→ PROBLEM TO SOLVE:
Copy, word for word, the lines from the one containing "text 63. Sprendimą" through the end of the records.

→ DATASET EXTRACT:
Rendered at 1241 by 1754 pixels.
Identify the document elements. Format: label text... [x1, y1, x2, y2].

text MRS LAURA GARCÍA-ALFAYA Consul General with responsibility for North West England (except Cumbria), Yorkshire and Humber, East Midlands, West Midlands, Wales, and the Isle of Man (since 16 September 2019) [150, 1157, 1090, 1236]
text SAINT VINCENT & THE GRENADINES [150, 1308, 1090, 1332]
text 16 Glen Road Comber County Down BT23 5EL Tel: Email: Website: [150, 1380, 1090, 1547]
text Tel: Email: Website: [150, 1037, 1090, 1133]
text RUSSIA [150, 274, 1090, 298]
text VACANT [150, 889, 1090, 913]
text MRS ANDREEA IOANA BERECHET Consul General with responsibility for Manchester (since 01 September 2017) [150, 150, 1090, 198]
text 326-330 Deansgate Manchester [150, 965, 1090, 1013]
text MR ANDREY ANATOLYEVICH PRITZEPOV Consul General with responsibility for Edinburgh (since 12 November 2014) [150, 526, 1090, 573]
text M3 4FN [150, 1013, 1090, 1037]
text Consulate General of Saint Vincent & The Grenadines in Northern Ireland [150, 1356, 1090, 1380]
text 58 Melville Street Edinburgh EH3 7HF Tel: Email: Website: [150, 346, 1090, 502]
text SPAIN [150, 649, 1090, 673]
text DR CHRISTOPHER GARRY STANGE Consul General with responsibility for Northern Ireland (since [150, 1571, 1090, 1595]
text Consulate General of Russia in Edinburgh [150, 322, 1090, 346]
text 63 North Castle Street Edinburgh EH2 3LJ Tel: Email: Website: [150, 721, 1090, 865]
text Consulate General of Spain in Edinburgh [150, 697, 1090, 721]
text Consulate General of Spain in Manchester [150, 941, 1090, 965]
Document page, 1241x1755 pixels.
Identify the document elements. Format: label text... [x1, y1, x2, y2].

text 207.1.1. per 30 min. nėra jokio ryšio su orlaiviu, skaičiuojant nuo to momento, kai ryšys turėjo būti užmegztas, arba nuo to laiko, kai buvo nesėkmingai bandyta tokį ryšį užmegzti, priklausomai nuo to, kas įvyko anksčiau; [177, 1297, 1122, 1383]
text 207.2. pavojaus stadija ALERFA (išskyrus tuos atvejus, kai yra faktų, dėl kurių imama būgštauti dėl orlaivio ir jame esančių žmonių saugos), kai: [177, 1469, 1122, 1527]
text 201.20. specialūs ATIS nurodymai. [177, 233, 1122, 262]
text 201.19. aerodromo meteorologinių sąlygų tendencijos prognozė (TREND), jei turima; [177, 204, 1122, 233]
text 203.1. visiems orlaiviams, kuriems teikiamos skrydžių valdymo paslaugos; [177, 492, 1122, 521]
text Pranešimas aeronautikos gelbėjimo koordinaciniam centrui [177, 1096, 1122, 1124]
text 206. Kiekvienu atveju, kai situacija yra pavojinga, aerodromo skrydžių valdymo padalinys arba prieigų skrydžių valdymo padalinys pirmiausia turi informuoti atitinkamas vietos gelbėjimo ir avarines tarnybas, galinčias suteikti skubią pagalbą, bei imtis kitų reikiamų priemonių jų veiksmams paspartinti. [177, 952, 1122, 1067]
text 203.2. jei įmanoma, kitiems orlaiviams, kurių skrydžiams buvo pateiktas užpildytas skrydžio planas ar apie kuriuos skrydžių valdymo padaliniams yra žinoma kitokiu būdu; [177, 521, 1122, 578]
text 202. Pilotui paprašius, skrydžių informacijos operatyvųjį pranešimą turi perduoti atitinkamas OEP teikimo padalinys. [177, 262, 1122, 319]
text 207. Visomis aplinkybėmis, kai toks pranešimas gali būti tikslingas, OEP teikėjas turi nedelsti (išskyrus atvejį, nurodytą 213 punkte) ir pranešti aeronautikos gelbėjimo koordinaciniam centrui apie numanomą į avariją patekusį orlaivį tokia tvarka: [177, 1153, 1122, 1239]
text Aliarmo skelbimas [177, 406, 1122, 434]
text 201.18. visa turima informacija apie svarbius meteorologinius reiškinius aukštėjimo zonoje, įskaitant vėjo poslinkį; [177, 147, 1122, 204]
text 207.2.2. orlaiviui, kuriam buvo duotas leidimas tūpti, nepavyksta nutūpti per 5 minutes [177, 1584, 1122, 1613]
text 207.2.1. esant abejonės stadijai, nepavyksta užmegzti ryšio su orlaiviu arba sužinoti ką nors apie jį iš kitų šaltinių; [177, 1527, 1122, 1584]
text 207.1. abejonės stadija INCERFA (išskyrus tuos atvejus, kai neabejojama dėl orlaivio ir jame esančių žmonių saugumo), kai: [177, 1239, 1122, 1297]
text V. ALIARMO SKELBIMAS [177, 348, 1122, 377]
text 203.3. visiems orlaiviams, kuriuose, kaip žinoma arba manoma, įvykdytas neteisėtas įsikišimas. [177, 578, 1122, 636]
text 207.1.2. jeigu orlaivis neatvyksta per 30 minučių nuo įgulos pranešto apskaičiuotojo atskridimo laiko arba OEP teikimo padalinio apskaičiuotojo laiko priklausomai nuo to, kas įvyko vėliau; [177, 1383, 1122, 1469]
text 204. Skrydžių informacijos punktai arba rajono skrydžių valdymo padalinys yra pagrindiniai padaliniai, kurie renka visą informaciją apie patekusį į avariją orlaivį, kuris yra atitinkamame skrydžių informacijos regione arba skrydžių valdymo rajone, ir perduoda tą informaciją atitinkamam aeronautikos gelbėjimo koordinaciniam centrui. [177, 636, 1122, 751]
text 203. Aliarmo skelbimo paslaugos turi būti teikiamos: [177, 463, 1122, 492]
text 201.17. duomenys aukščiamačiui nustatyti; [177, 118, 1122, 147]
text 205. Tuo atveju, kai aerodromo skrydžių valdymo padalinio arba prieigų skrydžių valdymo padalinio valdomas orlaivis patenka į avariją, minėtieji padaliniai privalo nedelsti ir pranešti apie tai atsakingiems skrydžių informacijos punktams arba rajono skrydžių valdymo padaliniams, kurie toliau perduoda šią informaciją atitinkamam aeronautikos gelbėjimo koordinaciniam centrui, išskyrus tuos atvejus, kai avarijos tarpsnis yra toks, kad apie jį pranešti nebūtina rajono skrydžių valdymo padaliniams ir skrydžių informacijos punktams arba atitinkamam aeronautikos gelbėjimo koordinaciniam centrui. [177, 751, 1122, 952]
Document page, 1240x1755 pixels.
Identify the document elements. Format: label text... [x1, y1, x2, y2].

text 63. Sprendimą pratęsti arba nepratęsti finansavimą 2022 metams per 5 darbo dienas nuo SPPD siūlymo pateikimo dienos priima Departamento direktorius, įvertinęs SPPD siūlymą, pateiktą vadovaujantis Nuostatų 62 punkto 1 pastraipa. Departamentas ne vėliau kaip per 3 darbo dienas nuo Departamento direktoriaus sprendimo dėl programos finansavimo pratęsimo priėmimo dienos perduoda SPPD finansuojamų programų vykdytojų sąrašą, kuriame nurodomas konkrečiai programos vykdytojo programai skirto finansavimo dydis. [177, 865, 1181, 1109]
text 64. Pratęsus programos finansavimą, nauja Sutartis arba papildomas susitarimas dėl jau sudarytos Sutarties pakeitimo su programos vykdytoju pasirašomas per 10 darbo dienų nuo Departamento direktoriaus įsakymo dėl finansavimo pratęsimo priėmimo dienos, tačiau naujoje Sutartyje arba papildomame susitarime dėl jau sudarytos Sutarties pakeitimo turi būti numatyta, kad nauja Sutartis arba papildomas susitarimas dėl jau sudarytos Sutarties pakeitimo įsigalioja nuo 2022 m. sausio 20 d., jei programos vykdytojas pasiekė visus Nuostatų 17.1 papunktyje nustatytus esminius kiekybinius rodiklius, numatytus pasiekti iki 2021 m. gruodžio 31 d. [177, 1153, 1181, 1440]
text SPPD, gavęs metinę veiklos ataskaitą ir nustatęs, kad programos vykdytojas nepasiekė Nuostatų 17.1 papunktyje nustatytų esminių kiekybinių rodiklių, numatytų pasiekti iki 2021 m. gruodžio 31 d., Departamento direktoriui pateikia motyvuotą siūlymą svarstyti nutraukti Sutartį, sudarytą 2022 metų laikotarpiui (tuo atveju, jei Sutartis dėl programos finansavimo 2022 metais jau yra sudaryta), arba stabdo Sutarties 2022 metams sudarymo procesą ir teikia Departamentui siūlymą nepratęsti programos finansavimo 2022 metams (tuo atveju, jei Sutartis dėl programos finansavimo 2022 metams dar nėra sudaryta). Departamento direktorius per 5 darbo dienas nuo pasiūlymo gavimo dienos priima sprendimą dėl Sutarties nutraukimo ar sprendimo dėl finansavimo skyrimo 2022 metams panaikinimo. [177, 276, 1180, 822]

→ EXERCISE SOLUTION:
text 63. Sprendimą pratęsti arba nepratęsti finansavimą 2022 metams per 5 darbo dienas nuo SPPD siūlymo pateikimo dienos priima Departamento direktorius, įvertinęs SPPD siūlymą, pateiktą vadovaujantis Nuostatų 62 punkto 1 pastraipa. Departamentas ne vėliau kaip per 3 darbo dienas nuo Departamento direktoriaus sprendimo dėl programos finansavimo pratęsimo priėmimo dienos perduoda SPPD finansuojamų programų vykdytojų sąrašą, kuriame nurodomas konkrečiai programos vykdytojo programai skirto finansavimo dydis. [177, 865, 1181, 1109]
text 64. Pratęsus programos finansavimą, nauja Sutartis arba papildomas susitarimas dėl jau sudarytos Sutarties pakeitimo su programos vykdytoju pasirašomas per 10 darbo dienų nuo Departamento direktoriaus įsakymo dėl finansavimo pratęsimo priėmimo dienos, tačiau naujoje Sutartyje arba papildomame susitarime dėl jau sudarytos Sutarties pakeitimo turi būti numatyta, kad nauja Sutartis arba papildomas susitarimas dėl jau sudarytos Sutarties pakeitimo įsigalioja nuo 2022 m. sausio 20 d., jei programos vykdytojas pasiekė visus Nuostatų 17.1 papunktyje nustatytus esminius kiekybinius rodiklius, numatytus pasiekti iki 2021 m. gruodžio 31 d. [177, 1153, 1181, 1440]
text SPPD, gavęs metinę veiklos ataskaitą ir nustatęs, kad programos vykdytojas nepasiekė Nuostatų 17.1 papunktyje nustatytų esminių kiekybinių rodiklių, numatytų pasiekti iki 2021 m. gruodžio 31 d., Departamento direktoriui pateikia motyvuotą siūlymą svarstyti nutraukti Sutartį, sudarytą 2022 metų laikotarpiui (tuo atveju, jei Sutartis dėl programos finansavimo 2022 metais jau yra sudaryta), arba stabdo Sutarties 2022 metams sudarymo procesą ir teikia Departamentui siūlymą nepratęsti programos finansavimo 2022 metams (tuo atveju, jei Sutartis dėl programos finansavimo 2022 metams dar nėra sudaryta). Departamento direktorius per 5 darbo dienas nuo pasiūlymo gavimo dienos priima sprendimą dėl Sutarties nutraukimo ar sprendimo dėl finansavimo skyrimo 2022 metams panaikinimo. [177, 276, 1180, 822]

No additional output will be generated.